Human-rights groups have questioned whether the use of explosive drones by law enforcement complies with international law. The prime minister and the transitional council have been accused of selecting drone targets without police input, raising fears of political vendettas—a concern sharpened by long-standing allegations that Haitian politicians have ties to gang leaders.
In January 2026 the police launched a new offensive that has pushed back the gangs in some areas, reopening some roads and allowing displaced people to return home.
Government revenue has fallen to barely 5% of GDP, the lowest in recorded history, according to Gabriel Verret, a Haitian economist. The average across the Caribbean is 20% of GDP. The government spends three-fifths of its scant resources on salaries, leaving little for other running costs or capital spending.
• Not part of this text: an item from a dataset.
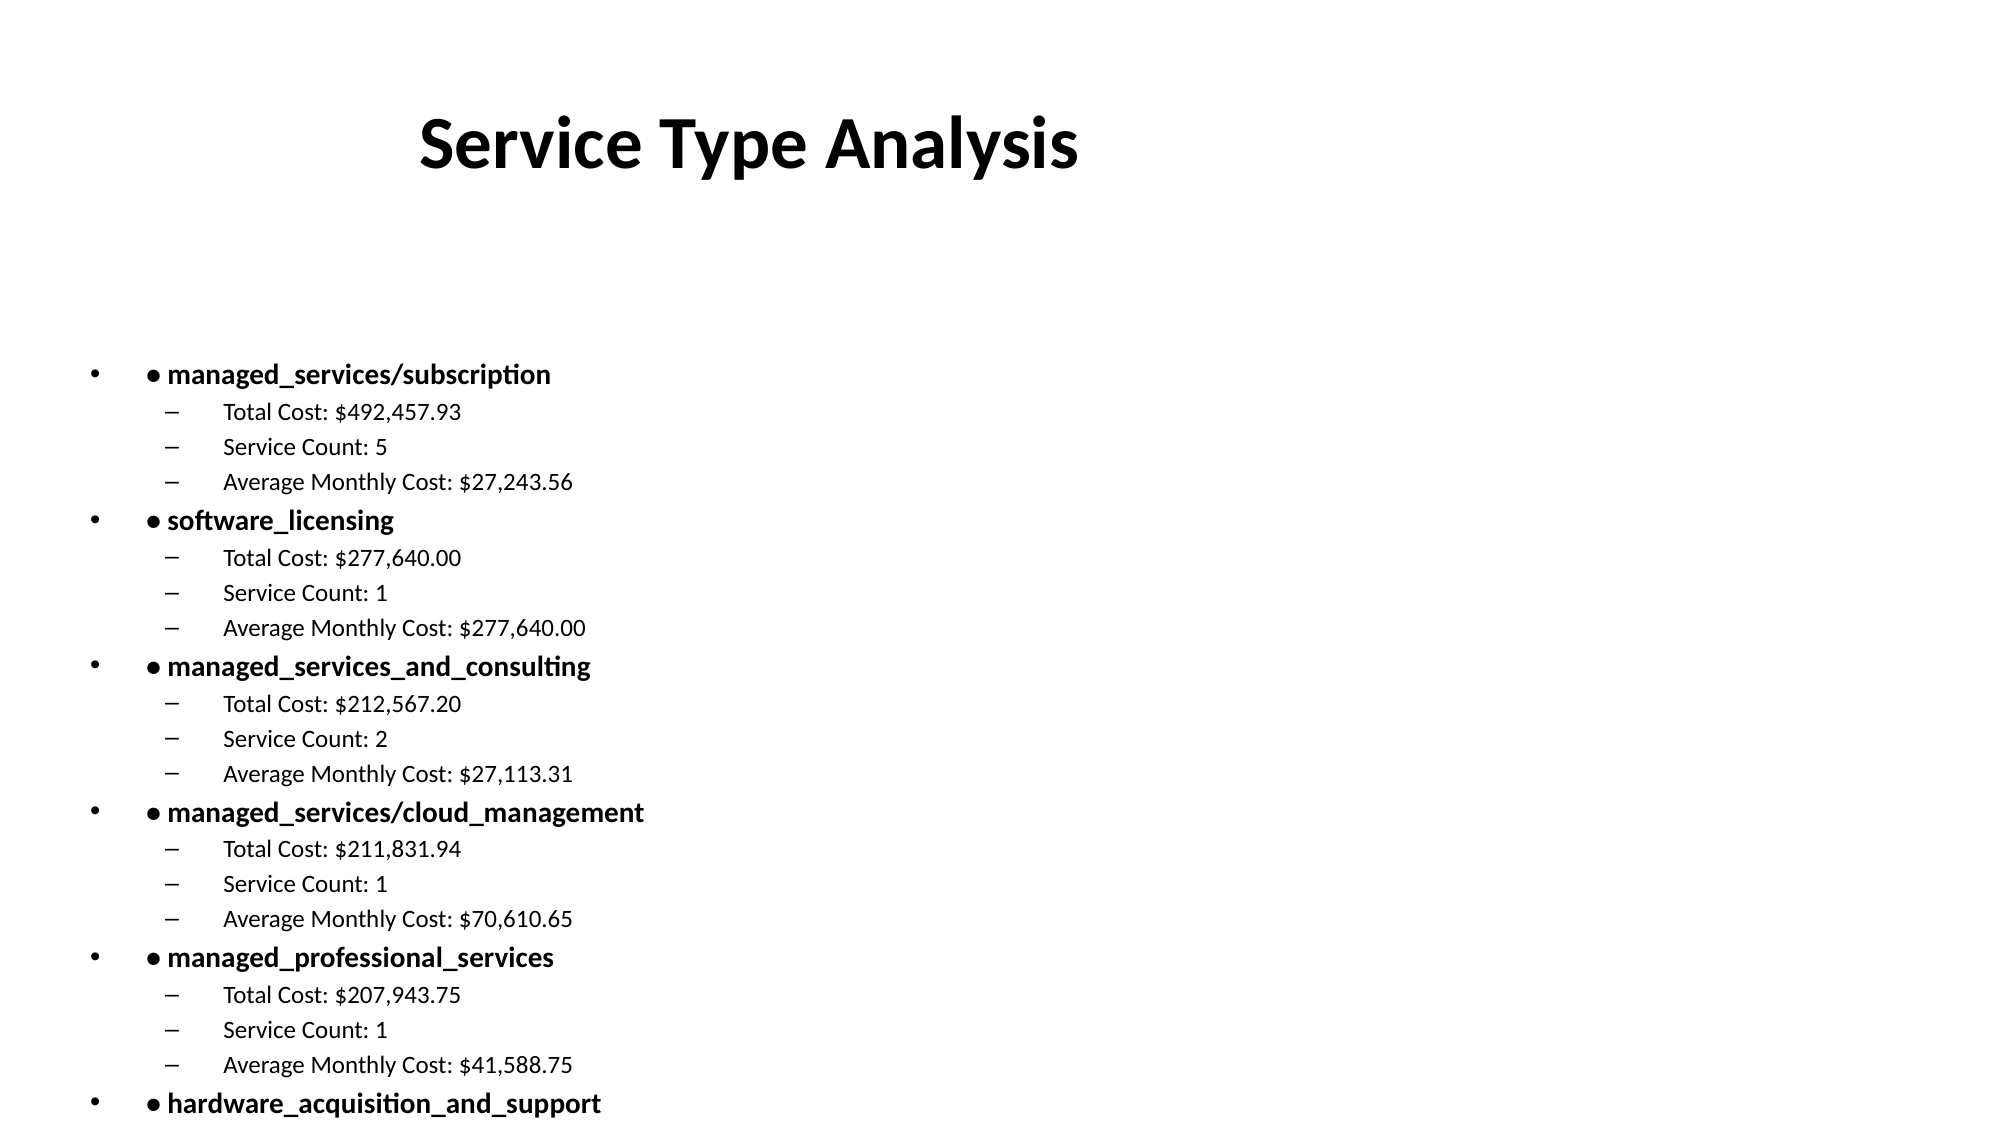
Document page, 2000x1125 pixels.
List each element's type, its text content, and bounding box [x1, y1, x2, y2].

title Service Type Analysis [75, 45, 1425, 233]
list • managed_services/subscription Total Cost: $492,457.93 Service Count: 5 Average Monthly Cost: $27,243.56 • software_licensing Total Cost: $277,640.00 Service Count: 1 Average Monthly Cost: $277,640.00 • managed_services_and_consulting Total Cost: $212,567.20 Service Count: 2 Average Monthly Cost: $27,113.31 • managed_services/cloud_management Total Cost: $211,831.94 Service Count: 1 Average Monthly Cost: $70,610.65 • managed_professional_services Total Cost: $207,943.75 Service Count: 1 Average Monthly Cost: $41,588.75 • hardware_acquisition_and_support Total Cost: $188,139.87 Service Count: 4 Average Monthly Cost: $11,006.33 • managed_services/professional_services Total Cost: $186,843.75 Service Count: 7 Average Monthly Cost: $12,282.68 • cloud_infrastructure_management Total Cost: $156,643.94 Service Count: 1 Average Monthly Cost: $52,214.65 [75, 262, 1425, 1005]
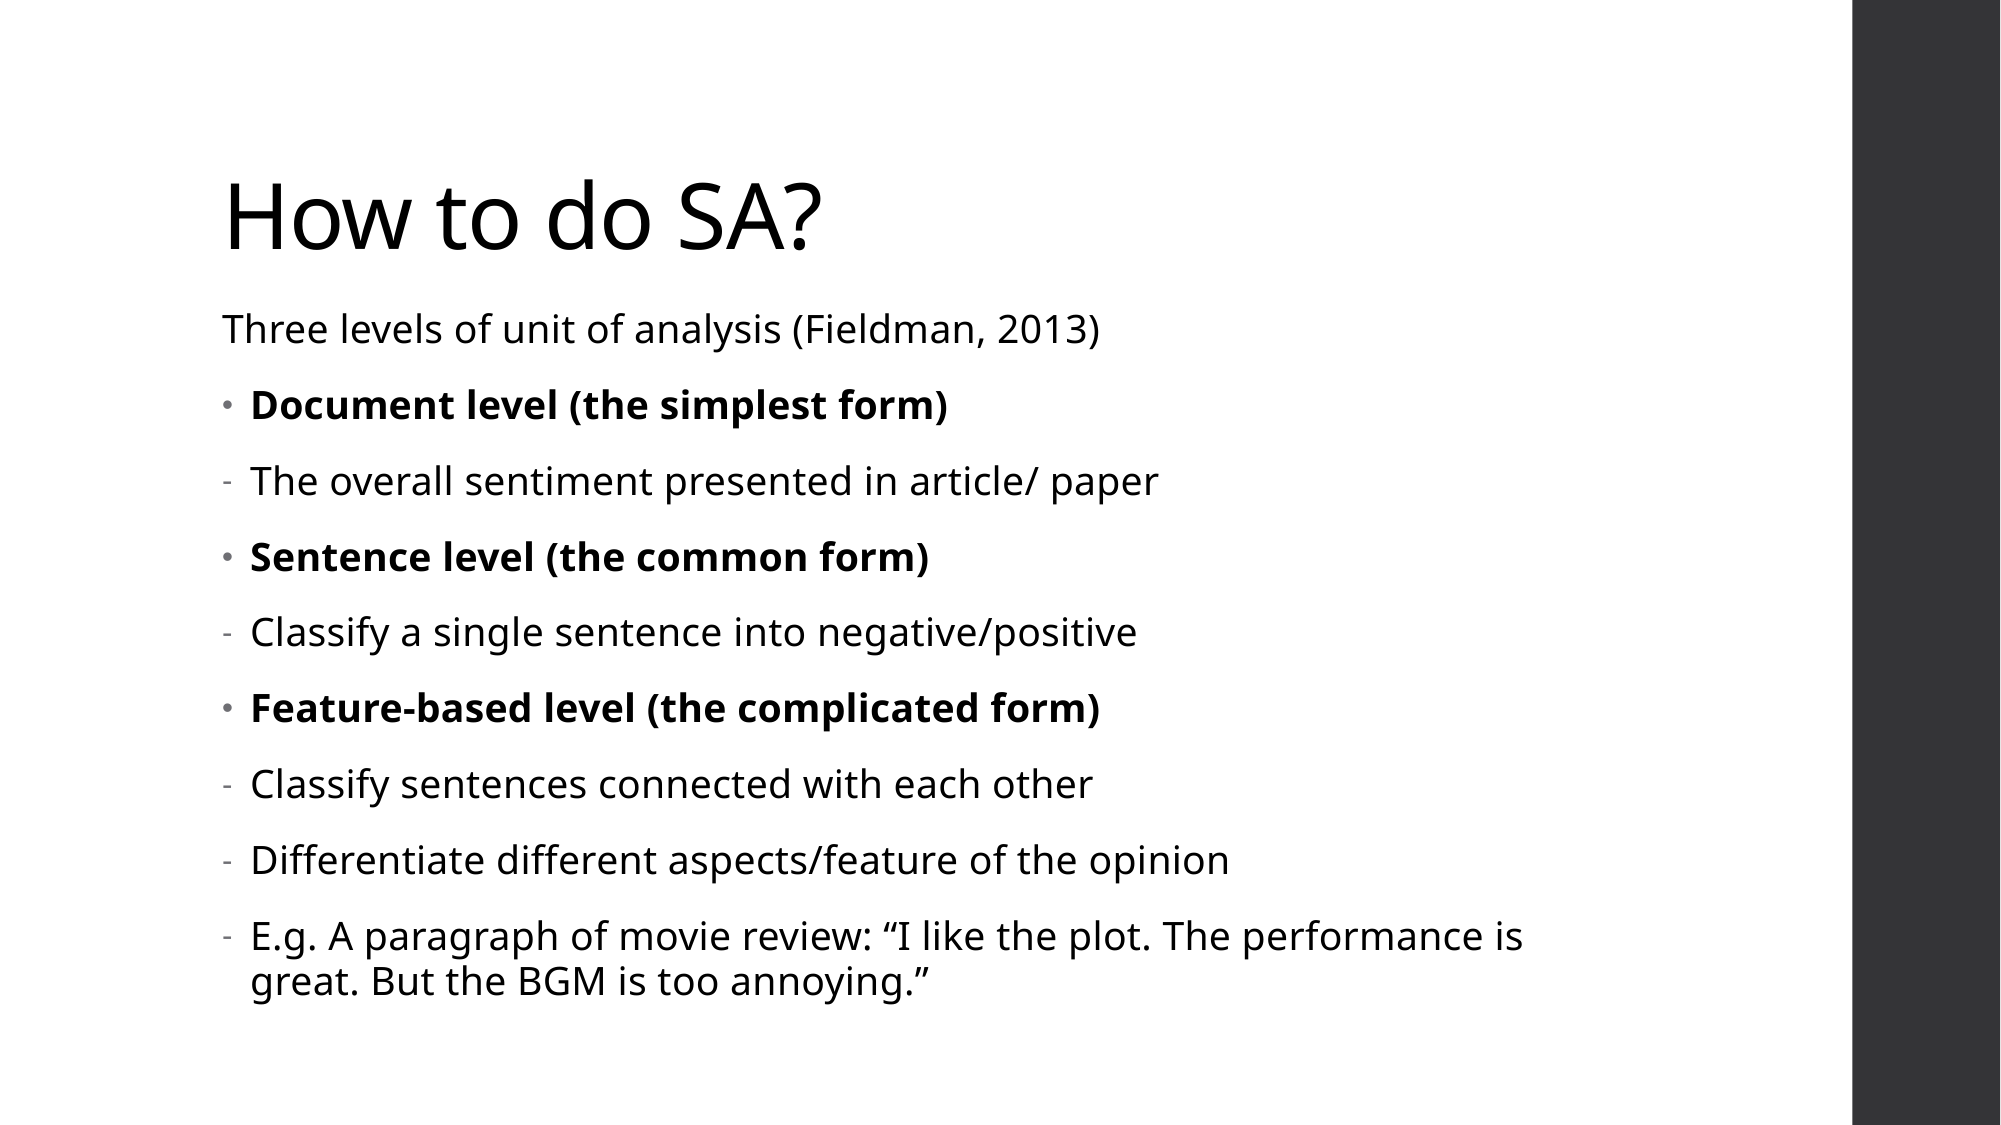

The United States has provided the bulk of security funding, more than $1bn over the last three years. Canada has given $350m since 2022, more than half for training and equipping the police with armoured vehicles. The Organisation of American States has paid for equipment including 90 Kawasaki police bikes, bullet-proof vests, ammunition, boots and socks. The US State Department funds a helicopter medical-evacuation service and a small trauma unit for PNH officers, run by Hero Foundation, an American NGO that is building a 30-bed hospital in Pétion-Ville. The United States once had 400 diplomats in the country; as of early 2026 it has just 20.
Erik Prince, the founder of Blackwater, visited Haiti in April 2025 to negotiate contracts to provide attack drones and training for an anti-gang task force.